Required action 1:
Reproduce the passage about North Texas football word for word, starting at "With Willis back" and ending at "2017 and 2018.".
Required action 2:
According to the North Texas football passage, who played quarterback for Liberty while Malik Willis was out in the first half?
Required action 3:
Write what comes next in the passage about North Texas football, beginning after its final sentence.

Excerpted passage:
------------------------

Within this one game, North Texas had also squandered what looked like its best opportunity yet to finally snap that slump. It led 20-7 with less than two minutes to play in the first half, and 26-14 halfway through the third quarter. Liberty quarterback Malik Willis even missed much of the first half, which only made it worse when the Flames drove down the field behind backup quarterback Jonathan Bennett to cut the deficit to just one score before the end of the half, taking less than 40 seconds off the clock in the process.
With Willis back in the fold, Liberty scored the final three touchdowns of the game, claiming a 35-26 lead with 11:19 remaining. After putting up 26 points in the first 38 minutes of play, North Texas found zero in the final 22, despite outgaining its foes by more than 100 yards. It was a nightmare, but it was only the latest in what had been an increasingly nightmarish series of seasons for Littrell, once the bell of the G5 ball projected to make his leap up to a bigger job sooner than later back in 2017 and 2018.
Then, he and offensive coordinator Graham Harrell built one of the best offenses in the country around quarterback Mason Fine, qualifying for the C-USA title game in 2017 and fielding what was probably an even better team in 2018 as the defense caught up, though close league losses kept it from repeating as champions in the West – UNT did beat the brakes off of Arkansas, though.

------------------------

[Dataset entries]
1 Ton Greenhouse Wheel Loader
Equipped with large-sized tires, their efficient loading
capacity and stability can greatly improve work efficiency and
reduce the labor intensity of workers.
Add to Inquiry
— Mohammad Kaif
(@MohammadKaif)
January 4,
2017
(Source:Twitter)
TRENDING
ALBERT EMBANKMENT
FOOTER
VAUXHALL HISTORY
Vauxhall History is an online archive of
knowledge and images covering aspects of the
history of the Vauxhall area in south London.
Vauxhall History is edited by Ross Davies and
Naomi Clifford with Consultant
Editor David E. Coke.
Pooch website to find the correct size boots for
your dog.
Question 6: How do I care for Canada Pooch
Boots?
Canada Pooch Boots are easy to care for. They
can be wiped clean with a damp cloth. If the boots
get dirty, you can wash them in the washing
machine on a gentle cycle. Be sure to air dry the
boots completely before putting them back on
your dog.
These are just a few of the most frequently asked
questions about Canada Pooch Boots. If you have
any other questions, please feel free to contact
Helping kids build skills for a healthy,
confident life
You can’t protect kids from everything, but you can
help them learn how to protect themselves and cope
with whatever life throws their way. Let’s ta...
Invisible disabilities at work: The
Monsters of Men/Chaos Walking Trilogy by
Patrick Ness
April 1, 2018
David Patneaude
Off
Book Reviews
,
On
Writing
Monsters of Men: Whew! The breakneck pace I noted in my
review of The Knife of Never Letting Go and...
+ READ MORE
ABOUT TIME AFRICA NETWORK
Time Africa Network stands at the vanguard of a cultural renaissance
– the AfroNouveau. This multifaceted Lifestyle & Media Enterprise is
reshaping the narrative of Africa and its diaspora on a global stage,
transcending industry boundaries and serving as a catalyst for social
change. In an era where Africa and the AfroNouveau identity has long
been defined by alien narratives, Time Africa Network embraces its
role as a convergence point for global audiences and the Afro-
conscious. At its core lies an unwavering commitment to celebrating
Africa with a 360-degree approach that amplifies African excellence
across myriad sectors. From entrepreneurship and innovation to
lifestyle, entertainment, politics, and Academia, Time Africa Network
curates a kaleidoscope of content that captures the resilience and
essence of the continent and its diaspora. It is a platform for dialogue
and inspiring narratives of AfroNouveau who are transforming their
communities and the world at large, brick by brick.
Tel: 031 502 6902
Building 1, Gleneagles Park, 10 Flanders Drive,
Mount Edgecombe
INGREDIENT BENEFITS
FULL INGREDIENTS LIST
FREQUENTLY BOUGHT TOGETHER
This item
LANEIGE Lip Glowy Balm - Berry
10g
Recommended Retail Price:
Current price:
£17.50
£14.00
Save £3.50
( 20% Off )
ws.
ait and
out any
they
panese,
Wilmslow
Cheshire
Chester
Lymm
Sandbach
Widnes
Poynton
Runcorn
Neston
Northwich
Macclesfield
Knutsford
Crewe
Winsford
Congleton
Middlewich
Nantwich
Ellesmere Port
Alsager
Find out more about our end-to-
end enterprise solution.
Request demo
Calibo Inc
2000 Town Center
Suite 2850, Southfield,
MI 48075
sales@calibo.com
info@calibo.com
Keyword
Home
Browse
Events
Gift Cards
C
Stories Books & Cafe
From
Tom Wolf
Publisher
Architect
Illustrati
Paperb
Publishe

------------------------

Written response 1:
With Willis back in the fold, Liberty scored the final three touchdowns of the game, claiming a 35-26 lead with 11:19 remaining. After putting up 26 points in the first 38 minutes of play, North Texas found zero in the final 22, despite outgaining its foes by more than 100 yards. It was a nightmare, but it was only the latest in what had been an increasingly nightmarish series of seasons for Littrell, once the bell of the G5 ball projected to make his leap up to a bigger job sooner than later back in 2017 and 2018.

Written response 2:
Backup quarterback Jonathan Bennett.

Written response 3:
At the same time, Kansas, Kansas State and Texas Tech all entered into coaching searches and took turns poking through Littrell’s resume. He didn’t show a whole lot of interest in Kansas, understandably, but was reportedly among the top candidates for each of the latter two jobs. He neared the finish line with Kansas State, but questions about freedom to hire his own staff spooked him away. Texas Tech, which seemed like the best possible fit, went instead with Matt Wells.
Though it was a surprise that Littrell didn’t make the leap, there was no reason to think that he couldn’t down the road. His entire staff was slated to return, as was Fine, the crown jewel of the offense. North Texas had found a defensive formula for success with Troy Reffett running the show a year prior, and he was set to return too. The C-USA West was without an obvious power.
Everything was set up for Littrell to rattle off another big season – maybe even a title run – and then make a move, perhaps even to a better job, one that would allow him to carry his whole staff with him. Arkansas looked primed to open after the season way ahead of time, and after their coaches jumped to bigger jobs, Baylor and Mississippi State joined it – all three jobs that would have fit the Littrell profile.
Then, Kliff Kingsbury reneged on his deal to become the offensive coordinator at USC so that he could take over as the head coach of the Arizona Cardinals. Looking for someone else from that tree to build out an air raid system in Los Angeles, Clay Helton got the next best thing, grabbing Harrell very late in the cycle and forcing North Texas into a change on the fly.
He grabbed Bodie Reeder away from Eastern Washington in mid-February.
It… didn’t work. Reeder’s showing wasn’t a disaster or anything, but the offense took a step back as Fine’s volume dipped, which wouldn’t have been anywhere near as big a deal had the defense not immediately returned to the garbage can. North Texas surrendered nearly 33 points per contest and lost eight games, with four of five one-score matchups going against the Mean Green. It’s rare to see every single part of a team regress to the mean at once in the way that North Texas did in 2019.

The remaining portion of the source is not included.